Obituarios
Fallece el director de fotografía Tomás Pladevall, referente de la renovación del cine catalán

Tomás Pladevall, al recibir el Gaudí de Honor en 2022. ©ACC - Manu de León/White Horse
Muere a los 79 años el director de fotografía Tomás Pladevall (Sabadell, 1946). Pladevall fue uno de los referentes de la fotografía en el cine catalán durante décadas, habiéndose distinguido por sus trabajos en películas de Pere Portabella (El sopar, Puente de Varsovia, La tempesta, El silencio antes de Bach y Visca el piano!), José Luis Guerín (Tren de sombras), Ventura Pons (Actrices, El vicario de Olot y La rubia del bar), José Luis Borau (Leo) y Bigas Luna (Tatuaje). Obtuvo el Premio Gaudí de Honor en el año 2022, siendo el primer profesional en recibirlo que no había ejercido como director o intérprete.
«Desde la radicalidad de El sopar hasta la delicadeza de Tren de sombras, pasando por Gaudí, Actrices o Tatuaje, supo dotar a cada proyecto de un universo visual propio, hecho de sombras, silencios y luces», ha explicado en un comunicado dedicado la Academia del Cine Catalán, que destaca que Pladevall trabajó también con cineastas como Manuel Huerga, Rosa Vergés, Gonzalo Herralde, Jordi Cadena o Carlos Benpar.
Tomás Pladevall destacó a lo largo de su carrera por su prolífico trabajo («más de noventa millones de fotogramas impresionados con su cámara», destacan desde la Academia catalana), también fuera del audiovisual, destacando su trabajo de iluminación en obras de teatro, conciertos o espectáculos deportivos, como las ceremonias de inauguración y clausura de los Juego Olímpicos de Barcelona de 1992. Además, se distinguió como investigador, profesor en la ESCAC (impulsó el Máster Internacional de Dirección de Fotografía) y colaborador de restauraciones en la Filmoteca de Cataluña.
El trabajo en el cine de Tomás Pladevall
Diplomado en la Escuela Oficial de Cine (EOC) en 1972 tras haber cursado estudios de ingeniería y diseño industrial, los inicios de Pladevall en el cine coincidieron con la época de agitación política y social de la España de la Transición. Tras trabajar como ayudante de cabina de los Cines Imperial de Sabadell, participó en títulos de marcado carácter político como El sopar (1974), Raza, el espíritu de Franco (1977) y La ràbia (1978).
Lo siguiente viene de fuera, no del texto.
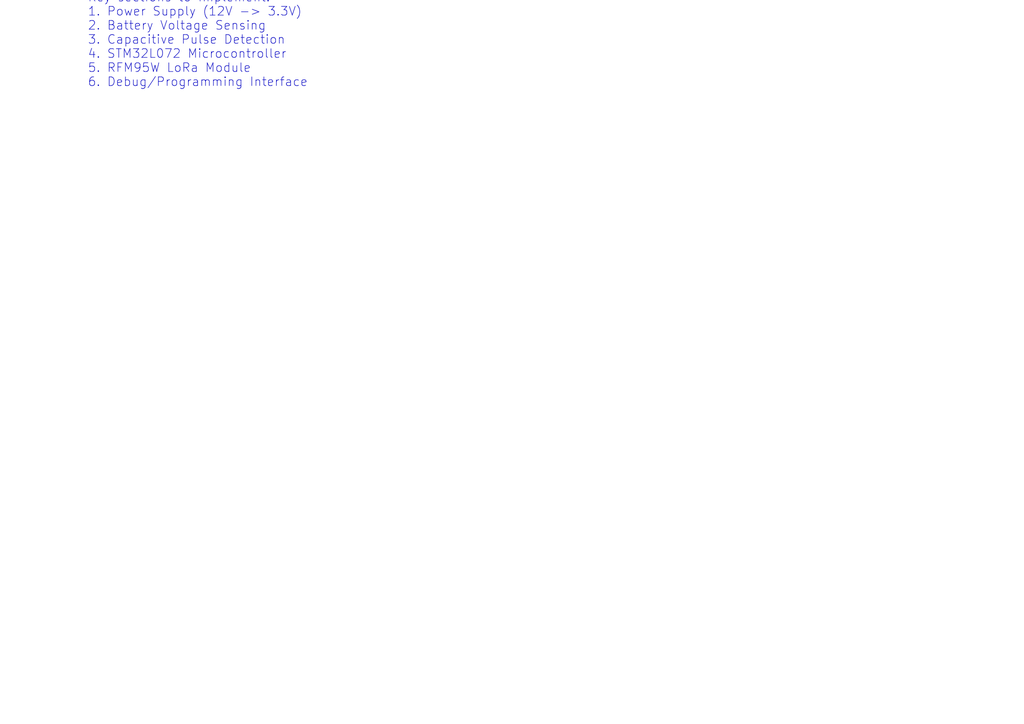
<source format=kicad_sch>
(kicad_sch (version 20230121) (generator eeschema)

  (uuid e63e39d7-6ac0-4ffa-8c03-5c1f78bcf4f8)

  (paper "A4")

  (title_block
    (title "Electric Fence Monitor - Sensor Board")
    (date "2026-01-21")
    (rev "v1.0")
    (company "Electric Fence Monitor")
  )

  (lib_symbols)

  (text "Electric Fence Monitor Sensor Board\n\nThis is a template schematic file.\nRefer to hardware/docs/kicad-design-guide.md for detailed\ninstructions on completing the schematic design.\n\nKey sections to implement:\n1. Power Supply (12V -> 3.3V)\n2. Battery Voltage Sensing\n3. Capacitive Pulse Detection\n4. STM32L072 Microcontroller\n5. RFM95W LoRa Module\n6. Debug/Programming Interface"
    (at 25.4 25.4 0)
    (effects (font (size 2.54 2.54)) (justify left bottom))
    (uuid "00000000-0000-0000-0000-000000000001")
  )

  (sheet_instances
    (path "/" (page "1"))
  )
)

</source>
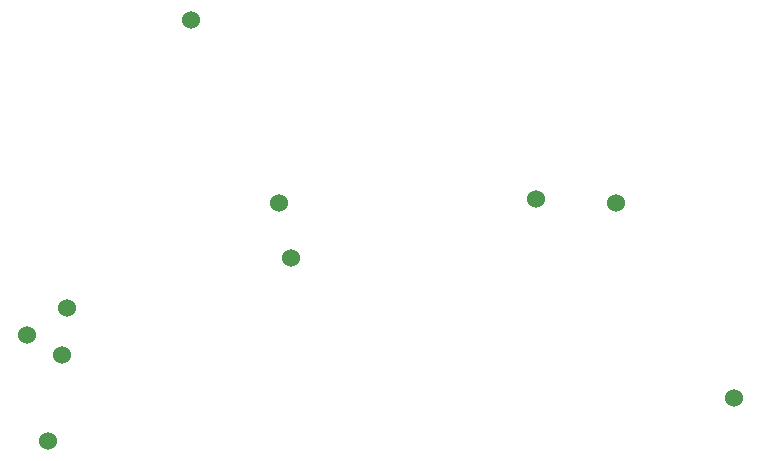
<source format=gbr>
%TF.GenerationSoftware,KiCad,Pcbnew,5.1.10*%
%TF.CreationDate,2021-07-24T17:47:40-07:00*%
%TF.ProjectId,Engine-Controller,456e6769-6e65-42d4-936f-6e74726f6c6c,1.0*%
%TF.SameCoordinates,Original*%
%TF.FileFunction,Paste,Bot*%
%TF.FilePolarity,Positive*%
%FSLAX46Y46*%
G04 Gerber Fmt 4.6, Leading zero omitted, Abs format (unit mm)*
G04 Created by KiCad (PCBNEW 5.1.10) date 2021-07-24 17:47:40*
%MOMM*%
%LPD*%
G01*
G04 APERTURE LIST*
%ADD10C,1.524000*%
G04 APERTURE END LIST*
D10*
%TO.C,TP7*%
X151638000Y-124053600D03*
%TD*%
%TO.C,TP1*%
X133731000Y-132969000D03*
%TD*%
%TO.C,TP2*%
X190195200Y-140563600D03*
%TD*%
%TO.C,TP3*%
X144221200Y-108508800D03*
%TD*%
%TO.C,TP4*%
X132156200Y-144195800D03*
%TD*%
%TO.C,TP5*%
X130352800Y-135255000D03*
%TD*%
%TO.C,TP6*%
X173456600Y-123672600D03*
%TD*%
%TO.C,TP8*%
X180213000Y-124002800D03*
%TD*%
%TO.C,TP9*%
X152654000Y-128676400D03*
%TD*%
%TO.C,TP10*%
X133324600Y-136880600D03*
%TD*%
M02*

</source>
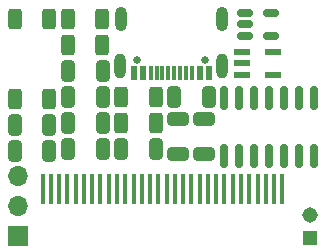
<source format=gbr>
%TF.GenerationSoftware,KiCad,Pcbnew,(6.0.7)*%
%TF.CreationDate,2023-09-19T20:50:44-05:00*%
%TF.ProjectId,CounterProject,436f756e-7465-4725-9072-6f6a6563742e,rev?*%
%TF.SameCoordinates,Original*%
%TF.FileFunction,Soldermask,Top*%
%TF.FilePolarity,Negative*%
%FSLAX46Y46*%
G04 Gerber Fmt 4.6, Leading zero omitted, Abs format (unit mm)*
G04 Created by KiCad (PCBNEW (6.0.7)) date 2023-09-19 20:50:44*
%MOMM*%
%LPD*%
G01*
G04 APERTURE LIST*
G04 Aperture macros list*
%AMRoundRect*
0 Rectangle with rounded corners*
0 $1 Rounding radius*
0 $2 $3 $4 $5 $6 $7 $8 $9 X,Y pos of 4 corners*
0 Add a 4 corners polygon primitive as box body*
4,1,4,$2,$3,$4,$5,$6,$7,$8,$9,$2,$3,0*
0 Add four circle primitives for the rounded corners*
1,1,$1+$1,$2,$3*
1,1,$1+$1,$4,$5*
1,1,$1+$1,$6,$7*
1,1,$1+$1,$8,$9*
0 Add four rect primitives between the rounded corners*
20,1,$1+$1,$2,$3,$4,$5,0*
20,1,$1+$1,$4,$5,$6,$7,0*
20,1,$1+$1,$6,$7,$8,$9,0*
20,1,$1+$1,$8,$9,$2,$3,0*%
G04 Aperture macros list end*
%ADD10RoundRect,0.250000X0.325000X0.650000X-0.325000X0.650000X-0.325000X-0.650000X0.325000X-0.650000X0*%
%ADD11RoundRect,0.150000X-0.512500X-0.150000X0.512500X-0.150000X0.512500X0.150000X-0.512500X0.150000X0*%
%ADD12R,1.308000X1.308000*%
%ADD13C,1.308000*%
%ADD14RoundRect,0.250000X-0.312500X-0.625000X0.312500X-0.625000X0.312500X0.625000X-0.312500X0.625000X0*%
%ADD15RoundRect,0.250000X0.312500X0.625000X-0.312500X0.625000X-0.312500X-0.625000X0.312500X-0.625000X0*%
%ADD16RoundRect,0.250000X-0.650000X0.325000X-0.650000X-0.325000X0.650000X-0.325000X0.650000X0.325000X0*%
%ADD17R,1.700000X1.700000*%
%ADD18O,1.700000X1.700000*%
%ADD19RoundRect,0.100000X0.100000X1.170000X-0.100000X1.170000X-0.100000X-1.170000X0.100000X-1.170000X0*%
%ADD20RoundRect,0.250000X0.650000X-0.325000X0.650000X0.325000X-0.650000X0.325000X-0.650000X-0.325000X0*%
%ADD21R,1.320800X0.508000*%
%ADD22O,1.000000X2.100000*%
%ADD23O,0.990600X2.100000*%
%ADD24O,0.990600X2.108200*%
%ADD25C,0.660400*%
%ADD26R,0.584200X1.143000*%
%ADD27R,0.304800X1.143000*%
%ADD28RoundRect,0.150000X0.150000X-0.825000X0.150000X0.825000X-0.150000X0.825000X-0.150000X-0.825000X0*%
%ADD29RoundRect,0.250000X-0.325000X-0.650000X0.325000X-0.650000X0.325000X0.650000X-0.325000X0.650000X0*%
G04 APERTURE END LIST*
D10*
%TO.C,C7*%
X162675000Y-31600000D03*
X159725000Y-31600000D03*
%TD*%
D11*
%TO.C,U3*%
X179200000Y-22150000D03*
X179200000Y-23100000D03*
X179200000Y-24050000D03*
X181475000Y-24050000D03*
X181475000Y-22150000D03*
%TD*%
D12*
%TO.C,BT2*%
X184700000Y-41200000D03*
D13*
X184700000Y-39200000D03*
%TD*%
D14*
%TO.C,R7*%
X159737500Y-22600000D03*
X162662500Y-22600000D03*
%TD*%
D10*
%TO.C,C2*%
X167175000Y-29200000D03*
X164225000Y-29200000D03*
%TD*%
%TO.C,C9*%
X162675000Y-33800000D03*
X159725000Y-33800000D03*
%TD*%
D15*
%TO.C,R3*%
X171662500Y-29200000D03*
X168737500Y-29200000D03*
%TD*%
D16*
%TO.C,C8*%
X173600000Y-31125000D03*
X173600000Y-34075000D03*
%TD*%
D17*
%TO.C,J3*%
X160000000Y-41000000D03*
D18*
X160000000Y-38460000D03*
X160000000Y-35920000D03*
%TD*%
D19*
%TO.C,U4*%
X182400000Y-37000000D03*
X181700000Y-37000000D03*
X181000000Y-37000000D03*
X180300000Y-37000000D03*
X179600000Y-37000000D03*
X178900000Y-37000000D03*
X178200000Y-37000000D03*
X177500000Y-37000000D03*
X176800000Y-37000000D03*
X176100000Y-37000000D03*
X175400000Y-37000000D03*
X174700000Y-37000000D03*
X174000000Y-37000000D03*
X173300000Y-37000000D03*
X172600000Y-37000000D03*
X171900000Y-37000000D03*
X171200000Y-37000000D03*
X170500000Y-37000000D03*
X169800000Y-37000000D03*
X169100000Y-37000000D03*
X168400000Y-37000000D03*
X167700000Y-37000000D03*
X167000000Y-37000000D03*
X166300000Y-37000000D03*
X165600000Y-37000000D03*
X164900000Y-37000000D03*
X164200000Y-37000000D03*
X163500000Y-37000000D03*
X162800000Y-37000000D03*
X162100000Y-37000000D03*
%TD*%
D20*
%TO.C,C1*%
X175800000Y-34075000D03*
X175800000Y-31125000D03*
%TD*%
D10*
%TO.C,C4*%
X167175000Y-33600000D03*
X164225000Y-33600000D03*
%TD*%
%TO.C,C6*%
X171675000Y-33600000D03*
X168725000Y-33600000D03*
%TD*%
D14*
%TO.C,R2*%
X159737500Y-29400000D03*
X162662500Y-29400000D03*
%TD*%
%TO.C,R4*%
X164237500Y-24800000D03*
X167162500Y-24800000D03*
%TD*%
D10*
%TO.C,C5*%
X176175000Y-29200000D03*
X173225000Y-29200000D03*
%TD*%
D21*
%TO.C,U2*%
X179004600Y-25449999D03*
X179004600Y-26400000D03*
X179004600Y-27350001D03*
X181595400Y-27350001D03*
X181595400Y-25449999D03*
%TD*%
D10*
%TO.C,C3*%
X167175000Y-27000000D03*
X164225000Y-27000000D03*
%TD*%
D14*
%TO.C,R8*%
X164237500Y-22600000D03*
X167162500Y-22600000D03*
%TD*%
D15*
%TO.C,R1*%
X171662500Y-31400000D03*
X168737500Y-31400000D03*
%TD*%
D22*
%TO.C,J1*%
X168679998Y-26610800D03*
X168700000Y-22600000D03*
X177300000Y-22600000D03*
X177320002Y-26610800D03*
D23*
X177300000Y-22600000D03*
X168700000Y-22600000D03*
D24*
X177320002Y-26610800D03*
X168679998Y-26610800D03*
D25*
X175889999Y-26110801D03*
X170110001Y-26110801D03*
D26*
X176200000Y-27185800D03*
X175400001Y-27185800D03*
D27*
X174250000Y-27185800D03*
X173250000Y-27185800D03*
X172750000Y-27185800D03*
X171750000Y-27185800D03*
D26*
X169800000Y-27185800D03*
X170599999Y-27185800D03*
D27*
X171250001Y-27185800D03*
X172249999Y-27185800D03*
X173750001Y-27185800D03*
X174749999Y-27185800D03*
%TD*%
D28*
%TO.C,U1*%
X177490000Y-34275000D03*
X178760000Y-34275000D03*
X180030000Y-34275000D03*
X181300000Y-34275000D03*
X182570000Y-34275000D03*
X183840000Y-34275000D03*
X185110000Y-34275000D03*
X185110000Y-29325000D03*
X183840000Y-29325000D03*
X182570000Y-29325000D03*
X181300000Y-29325000D03*
X180030000Y-29325000D03*
X178760000Y-29325000D03*
X177490000Y-29325000D03*
%TD*%
D29*
%TO.C,C10*%
X164225000Y-31400000D03*
X167175000Y-31400000D03*
%TD*%
M02*

</source>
Pero lo que marcó los inicios de Pladevall en el cine fue su vinculación a su amigo y socio Francesc Bellmunt, con el que rodó comedias ligeras, de la corriente del clasificado S, como la perdida Robin Hood nunca muere (1976), Canet Rock (1976), La Nueva Canción (1976), La orgía (1978) y Cuernos a la catalana (1979).
Tras asociarse en los años 80 a nuevos cineastas catalanes como el propio Ventura Pons o Carles Mira —Karnabal (1985), Daniya, jardín del harem (1988), El rey del mambo (1989)—, a finales de los 80 destacó por el mediometraje de Manuel Huerga sobre el arquitecto Antoni Gaudí —Gaudí (1989)—, su regreso con Portabella en El puente de Varsovia (1990) o Pons en Actrices (1996).
Después de sus trabajos en la fotografía con Guerín o las televisivas con Jesús Garay (Hermanas de sangre, La Mari), uno de sus últimos trabajos destacados fue el que hizo en los ensayos documentales de Carlos Benpar Cineastas contra magnates (2005) y Cineastas en acción (2005), que obtuvo el Goya al Mejor Documental aquel curso. Su última película al frente de la fotografía fue precisamente con Benpar: El género femenino (2011).
En 2021, Joan Tisminetzky le dedicó un documental a la figura y carrera de Tomás Pladevall: D’ombres, disponible en Filmin y premiado en el Festival de Gijón. En ella se descubre a un Pladevall ya retirado del cine, reflexionando sobre su carrera y su visión de la vida.